Sunday, May 8, 2016

Mayor Con: The Amazing TRANSPARENT Man!

Another round of stinky halal food. We have reason to celebrate!

From as far off as the Daily News in America, word has spread about the new savior of London.

And by Allah, he IS kind of transparent, and glowing. At least in THIS photo.

What a line. He vows to be "transparent."

That's a politician for you. That's exactly what Bam-Bam Obama said when he took office. He was gonna be President for EVERYONE, and Republicans and Whites shouldn't feel that they will be neglected. It's the standard weasel line isn't it? "Even if you didn't vote for me, I will work hard for you!"

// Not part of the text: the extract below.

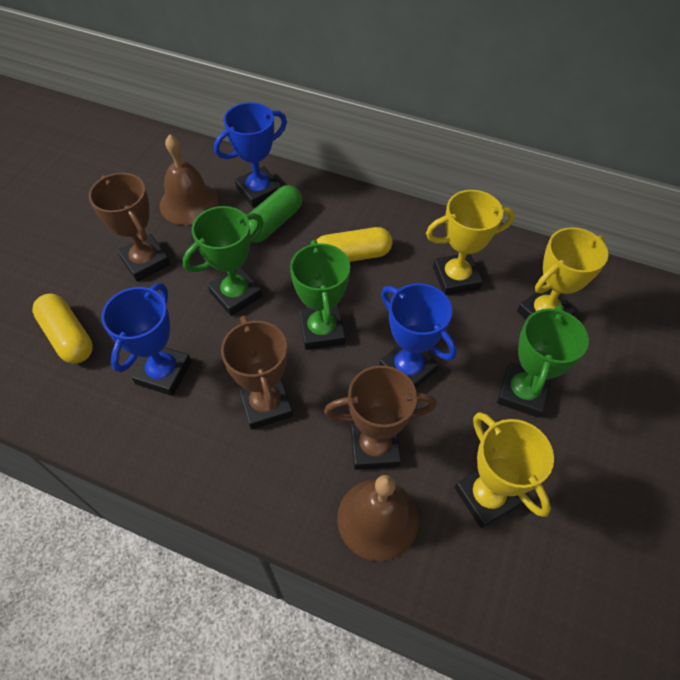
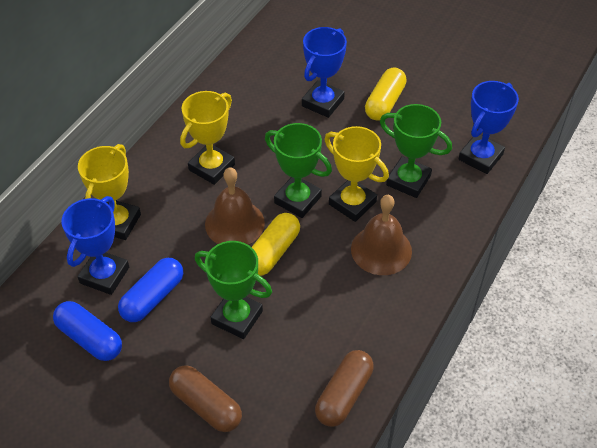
blue capsule: 0 -> 2
brown capsule: 0 -> 2
brown trophy: 3 -> 0
green capsule: 1 -> 0

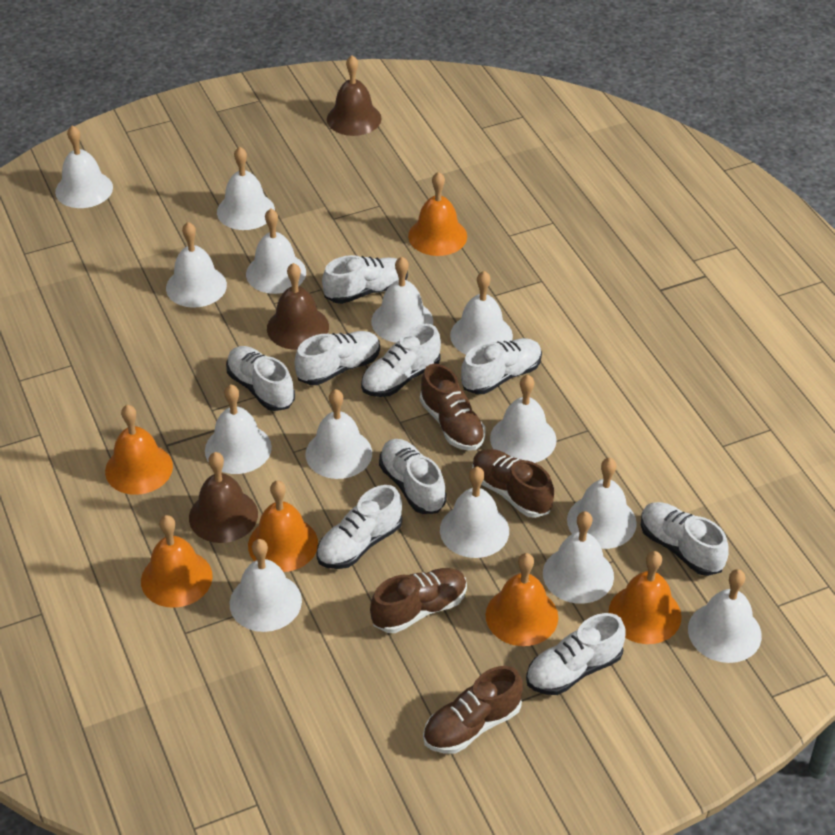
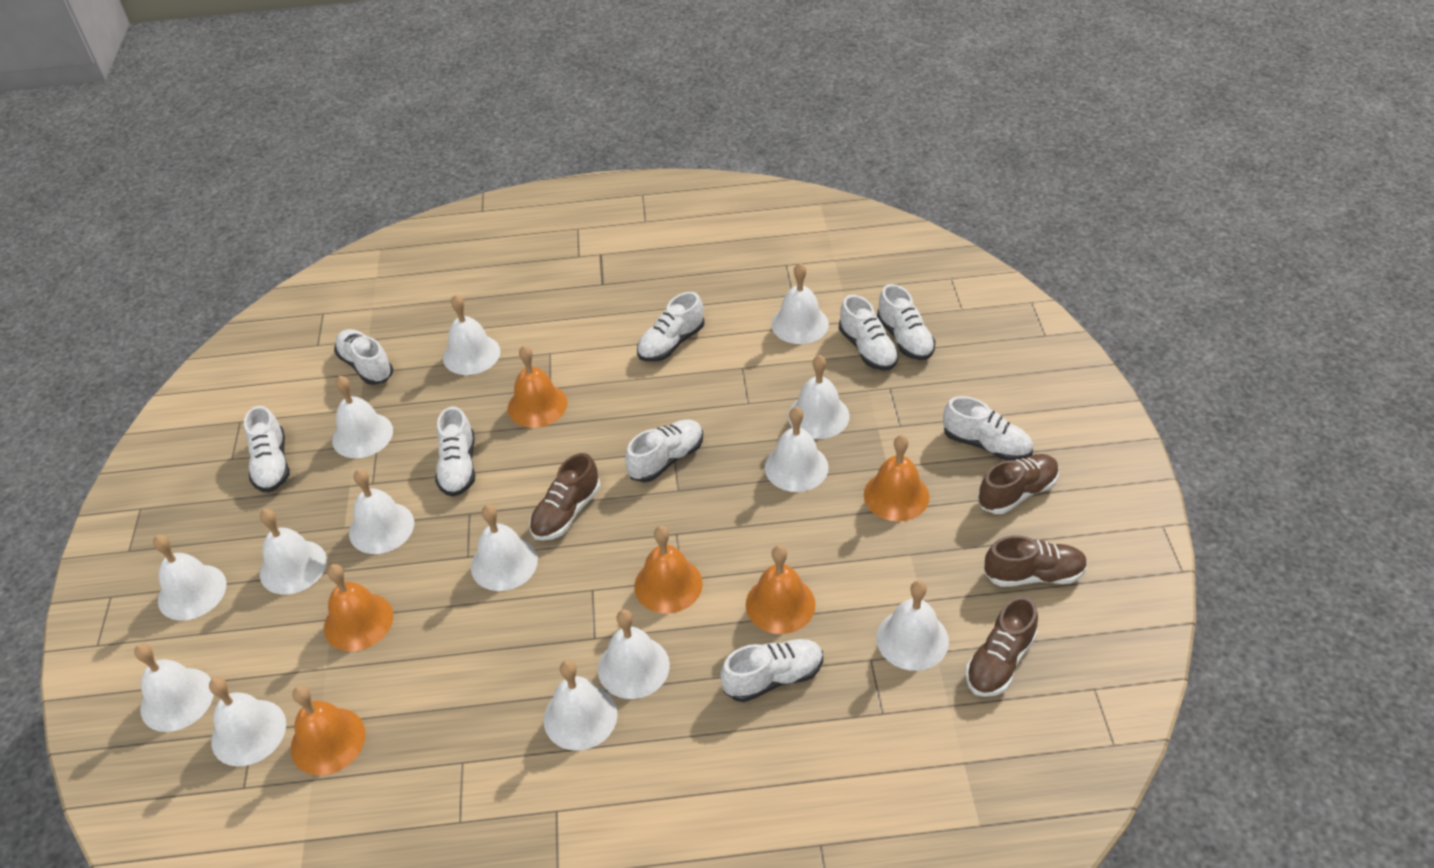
brown bell: 3 -> 0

Oh, we can only hope. Hmm, who coined the phrase "The Audacity of Hope." Oh, right, Obama, who was going to cure racism and make blacks happy to have a BLACK PRESIDENT. Except the country ended up with Trayyyyvon and "Black Lives Matter" and just as much strife as before. If not MORE.

So let's see what happens when there's another ISIS incident, another Jihadi John, or another situation where politicians are asked "Do we send troops to Syria or not?" and "Do we let Twat Merkel tell us to haul in another 200,000 Muslims immigrants or not?" I think Mayor Con is going to do what the Muzzies want him to do.

A MILLON MUZZIES in London? That's hardly a minority. A minority would be the number of Jews in London, a number that will probably shrink.

OK, the text is real, the photo altered a bit, but for now, this seems to be how the Brits view him. He glows. He'd almost have a fucking halo around him (except he's a Muslim and doesn't believe in that shit).

If he was a Jew he'd be a Bernie Sanders Jew...the kind who sides with Palestine over Israel. But he's not a member of that masochistic tribe. He sure as hell isn't going to put Muslims second, anymore than Obama did with blacks. Mr. Cool-O made sure to go see "Hamilton" on Broadway, sing soul songs in public, and encourage such outrageous behavior as doing the fist-to-chest sign when Larry Wilmore (a crappy comedian) stood on a dais (where he wouldn't have belonged if he wasn't black) and shouted, "Yo Barry, you did it, MY NIGGA!"

Wilmore was congratulating Mr. Cool-O Big O for his 8 years in office, and what more classy way of doing that than to shout, "Yo Barry, you did it, MY NIGGA!" And the White House (er, Black House?) later issued a statement saying Obama had no problem with the "affectionate" use of NIGGA.

As for Mayor Con, let's feel sorry for him. Now he's got a million Muslims expecting him to make sure there's plenty of stinky halal food in the schools, for free, and that Muslim holidays are observed. Otherwise, who knows. Muzzies are probably this guy's worst enemy. Shiite vs Sunni you know. Muzzies kill their own over minor differences. Mr. Con better watch out because radical Islam (the ones Obama thinks DON'T EXIST and he refuses to use the term) might get mad if he doesn't have everyone in London facing Mecca at least once a day.

Good luck. It won't be easy. Just look at the great Bam-Bam. Whites thought his presence would calm down the rioting blacks and instead, Christ, even Beyonce has Black Panthers dancing behind her now!